Figure understanding tasks

►

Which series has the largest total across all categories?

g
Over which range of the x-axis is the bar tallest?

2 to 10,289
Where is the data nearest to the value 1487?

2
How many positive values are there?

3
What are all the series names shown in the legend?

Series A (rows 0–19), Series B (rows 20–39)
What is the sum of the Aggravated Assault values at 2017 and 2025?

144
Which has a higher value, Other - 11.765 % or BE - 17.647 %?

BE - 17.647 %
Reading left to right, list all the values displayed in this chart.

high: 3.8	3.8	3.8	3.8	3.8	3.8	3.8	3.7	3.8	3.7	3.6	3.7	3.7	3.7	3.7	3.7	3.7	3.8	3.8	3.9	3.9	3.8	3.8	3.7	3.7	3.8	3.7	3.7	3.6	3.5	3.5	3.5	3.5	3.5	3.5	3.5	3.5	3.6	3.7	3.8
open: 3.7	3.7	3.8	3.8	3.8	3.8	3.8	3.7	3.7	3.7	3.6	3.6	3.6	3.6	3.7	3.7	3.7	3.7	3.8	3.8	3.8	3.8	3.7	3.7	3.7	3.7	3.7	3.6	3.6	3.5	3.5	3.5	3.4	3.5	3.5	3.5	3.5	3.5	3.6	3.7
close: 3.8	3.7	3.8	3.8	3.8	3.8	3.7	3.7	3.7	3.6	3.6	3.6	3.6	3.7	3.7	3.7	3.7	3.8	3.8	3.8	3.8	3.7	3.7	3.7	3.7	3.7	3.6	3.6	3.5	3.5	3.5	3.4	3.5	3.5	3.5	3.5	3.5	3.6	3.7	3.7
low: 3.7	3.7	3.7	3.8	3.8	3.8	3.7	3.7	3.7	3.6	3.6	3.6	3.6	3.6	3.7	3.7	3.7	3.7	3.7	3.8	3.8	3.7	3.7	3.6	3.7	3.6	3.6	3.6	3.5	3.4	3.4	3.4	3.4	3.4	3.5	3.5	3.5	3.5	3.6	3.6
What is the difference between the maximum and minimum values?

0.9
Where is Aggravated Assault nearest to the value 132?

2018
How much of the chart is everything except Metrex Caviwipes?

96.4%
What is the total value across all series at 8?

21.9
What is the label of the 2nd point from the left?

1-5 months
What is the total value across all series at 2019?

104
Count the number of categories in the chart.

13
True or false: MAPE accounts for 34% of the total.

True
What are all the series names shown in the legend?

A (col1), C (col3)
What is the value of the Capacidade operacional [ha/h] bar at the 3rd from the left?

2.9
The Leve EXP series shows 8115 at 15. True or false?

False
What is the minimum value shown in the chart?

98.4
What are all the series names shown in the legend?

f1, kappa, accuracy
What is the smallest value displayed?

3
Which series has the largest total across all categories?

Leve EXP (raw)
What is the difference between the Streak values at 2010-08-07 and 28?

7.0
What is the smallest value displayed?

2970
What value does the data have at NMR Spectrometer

◄

REQUEST: Update the entries above by changing every "smallest value displayed" to "lowest value shown", leaving everything else the same.

TASK SOLUTION:
Which series has the largest total across all categories?

g
Over which range of the x-axis is the bar tallest?

2 to 10,289
Where is the data nearest to the value 1487?

2
How many positive values are there?

3
What are all the series names shown in the legend?

Series A (rows 0–19), Series B (rows 20–39)
What is the sum of the Aggravated Assault values at 2017 and 2025?

144
Which has a higher value, Other - 11.765 % or BE - 17.647 %?

BE - 17.647 %
Reading left to right, list all the values displayed in this chart.

high: 3.8	3.8	3.8	3.8	3.8	3.8	3.8	3.7	3.8	3.7	3.6	3.7	3.7	3.7	3.7	3.7	3.7	3.8	3.8	3.9	3.9	3.8	3.8	3.7	3.7	3.8	3.7	3.7	3.6	3.5	3.5	3.5	3.5	3.5	3.5	3.5	3.5	3.6	3.7	3.8
open: 3.7	3.7	3.8	3.8	3.8	3.8	3.8	3.7	3.7	3.7	3.6	3.6	3.6	3.6	3.7	3.7	3.7	3.7	3.8	3.8	3.8	3.8	3.7	3.7	3.7	3.7	3.7	3.6	3.6	3.5	3.5	3.5	3.4	3.5	3.5	3.5	3.5	3.5	3.6	3.7
close: 3.8	3.7	3.8	3.8	3.8	3.8	3.7	3.7	3.7	3.6	3.6	3.6	3.6	3.7	3.7	3.7	3.7	3.8	3.8	3.8	3.8	3.7	3.7	3.7	3.7	3.7	3.6	3.6	3.5	3.5	3.5	3.4	3.5	3.5	3.5	3.5	3.5	3.6	3.7	3.7
low: 3.7	3.7	3.7	3.8	3.8	3.8	3.7	3.7	3.7	3.6	3.6	3.6	3.6	3.6	3.7	3.7	3.7	3.7	3.7	3.8	3.8	3.7	3.7	3.6	3.7	3.6	3.6	3.6	3.5	3.4	3.4	3.4	3.4	3.4	3.5	3.5	3.5	3.5	3.6	3.6
What is the difference between the maximum and minimum values?

0.9
Where is Aggravated Assault nearest to the value 132?

2018
How much of the chart is everything except Metrex Caviwipes?

96.4%
What is the total value across all series at 8?

21.9
What is the label of the 2nd point from the left?

1-5 months
What is the total value across all series at 2019?

104
Count the number of categories in the chart.

13
True or false: MAPE accounts for 34% of the total.

True
What are all the series names shown in the legend?

A (col1), C (col3)
What is the value of the Capacidade operacional [ha/h] bar at the 3rd from the left?

2.9
The Leve EXP series shows 8115 at 15. True or false?

False
What is the minimum value shown in the chart?

98.4
What are all the series names shown in the legend?

f1, kappa, accuracy
What is the lowest value shown?

3
Which series has the largest total across all categories?

Leve EXP (raw)
What is the difference between the Streak values at 2010-08-07 and 28?

7.0
What is the lowest value shown?

2970
What value does the data have at NMR Spectrometer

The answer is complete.